The crisis has been building for years, the result of government complacency and a clash between an industry that wanted to deregulate gas prices and a Congress that refused to do so.... Natural-gas companies have long contended that an unduly severe winter weather could create perilous shortages. Since 1967, America's natural-gas reserves have decreased more than 25 per cent, and the gas companies have maintained that stringent price controls have denied them the profits necessary to finance new exploration and drilling. Opponents of deregulation, fearful of raising energy prices in the midst of a recession, charged that the industry was crying wolf.That debate continued last week, with some still charging that the gas companies were holding back supplies to prod Congress into ending controls.

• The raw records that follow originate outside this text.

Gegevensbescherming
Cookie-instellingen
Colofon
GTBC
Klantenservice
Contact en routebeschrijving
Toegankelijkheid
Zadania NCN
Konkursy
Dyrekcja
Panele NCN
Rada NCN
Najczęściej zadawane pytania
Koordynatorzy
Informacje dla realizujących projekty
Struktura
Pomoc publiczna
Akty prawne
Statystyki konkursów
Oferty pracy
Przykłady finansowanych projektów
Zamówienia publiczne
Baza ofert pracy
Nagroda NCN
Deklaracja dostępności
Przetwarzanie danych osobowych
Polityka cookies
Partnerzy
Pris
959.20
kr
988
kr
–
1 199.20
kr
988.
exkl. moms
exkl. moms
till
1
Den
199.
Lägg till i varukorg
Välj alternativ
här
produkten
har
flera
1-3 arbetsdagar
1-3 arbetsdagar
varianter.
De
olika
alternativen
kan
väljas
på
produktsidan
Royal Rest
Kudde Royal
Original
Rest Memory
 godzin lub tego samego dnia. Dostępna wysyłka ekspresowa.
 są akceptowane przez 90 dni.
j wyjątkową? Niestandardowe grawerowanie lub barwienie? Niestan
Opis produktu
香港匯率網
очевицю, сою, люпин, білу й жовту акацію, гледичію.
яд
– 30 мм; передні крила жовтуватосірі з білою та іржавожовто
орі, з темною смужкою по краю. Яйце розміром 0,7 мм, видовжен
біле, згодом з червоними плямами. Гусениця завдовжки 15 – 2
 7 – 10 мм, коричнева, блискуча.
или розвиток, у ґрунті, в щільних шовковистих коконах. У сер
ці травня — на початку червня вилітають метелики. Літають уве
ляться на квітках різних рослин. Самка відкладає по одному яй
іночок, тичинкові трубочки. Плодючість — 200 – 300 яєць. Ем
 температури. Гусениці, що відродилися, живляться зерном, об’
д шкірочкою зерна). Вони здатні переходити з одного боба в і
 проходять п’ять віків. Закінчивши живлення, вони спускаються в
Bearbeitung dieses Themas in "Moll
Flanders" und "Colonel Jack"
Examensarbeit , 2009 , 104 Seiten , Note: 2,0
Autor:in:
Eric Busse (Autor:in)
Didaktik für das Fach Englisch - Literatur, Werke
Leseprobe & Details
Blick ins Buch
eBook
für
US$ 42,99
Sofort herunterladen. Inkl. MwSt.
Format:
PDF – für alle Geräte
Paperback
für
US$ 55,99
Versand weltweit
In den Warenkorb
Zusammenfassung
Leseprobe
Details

The Effects of Wellhead Price Controls 1954-1978
All three of these systems of price control discussed above [you can read that history at the link - JG] had disastrous effects on the natural gas market in the United States. The artificially low price ceilings that had been set since 1954 had a number of outcomes in the market, coming to bear in the late 60s and 70s. Because the set rates for natural gas were below the market value of that gas, demand surged. The low prices of natural gas, as set by the FPC, meant that consumers were receiving good value for their money. This combined with the oil price surges experienced during the OPEC crisis in the 70s made natural gas an even more attractive fuel.
However, at the same time, there was little incentive for natural gas producers to devote the money required to explore for and produce new natural gas reserves. The selling price for natural gas was so low, it simply wasn’t worth it for the producers. Producers also saw little incentive to search for new reserves. While the price at which they could sell interstate gas was fixed, the finding and development costs for establishing new reserves was as variable and unpredictable as ever. Producers saw little reason to engage in the exploration of new reserves that would cost more to find than they could be sold for under FPC wellhead price control. [the Federal Power Commission - the FPC, which had been created in 1920 with the passage of the Federal Water Power Act - JG]
However, the FPC only regulated producer wellhead prices for natural gas destined for the interstate market, leaving natural gas sales within the intrastate market relatively free of regulation. So while demand was surging nationwide, economic incentives did not exist for producers to ship their gas across state lines. They could sell it at a much higher price to intrastate bidders. In 1965, a third of the nations proved reserves were earmarked for intrastate consumers; by 1975, almost half of the proved reserves were committed to intrastate consumers.
This resulted in natural gas reaching consumers in the producing states, while the consuming states were experiencing natural gas supply shortages. In fact, in 1976 and 1977, many schools and factories in the Midwest were forced to close, due to a shortage of natural gas to run their facilities. Meanwhile, in the producing states, virtually no shortage was felt, due to the thriving intrastate market satisfying natural gas demand in these states. This led to certain ‘curtailment’ policies, advocated by the FPC and state utility regulators. These policies essentially set a schedule of priority, directing distributors and transporters to curtail supplies to certain customers who were deemed ‘low priority’. However, these policies resulted in numerous litigation suits and FPC proceedings that turned out to be extremely complicated and time consuming. Realizing that something must be done at the federal level to reduce the strain of these supply shortages and demand surges, Congress enacted the Natural Gas Policy Act in 1978.
As the fight among the net producers went back and forth, the people in states like Texas sported bumper sticks showing their general animosity:
"Let the bastards freeze in the dark” (or “Let the Yankee bastards freeze in the dark” or “Let them freeze in the dark") and “Drive 80 mph and freeze a Yankee” (or “Drive 90 mph and freeze a Yankee” or “Drive fast and freeze a Yankee") were bumper stickers that were popular in Texas during the 1973-74 energy crisis.
The bumper sticker “Let them freeze in the dark” appears to have started by a Wyoming company in February 1973. Energy prices were rising, but toughened environmental laws prevented finding more energy sources. The “them” were the environmentalists.
Texans had other reasons (besides environmental restrictions on energy) for “freezing Yankees” in 1973-74. Federal regulations had required supplying Northeast customers with oil and natural gas at regulated prices. Also, Northeast politicians had suggested that Texans should have conserved energy during this out-of-state energy giveaway. The “Drive 80 mph and freeze a Yankee” bumper stickers were popular in Houston at this time.
The dates for this show these bumper stickers were popular in the early 1970s, but I suspect they were either still affixed to those bumpers, or they bought more.
South Carolina, which was a predominantly Democrat state at the time, attempted to do its part. The University of South Carolina, where I was attending, decided to switch their power generating plants from natural gas to fuel oil (dual fuel boilers are very common).
I still remember a friend of mine, while I was walking to my next class, came running up to me yelling "Hey, guess what!! The University is shutting down! We ran out of fuel oil!!"
Yes. The university shut down early for the Christmas holidays and opened back up in late January (if my memory is correct).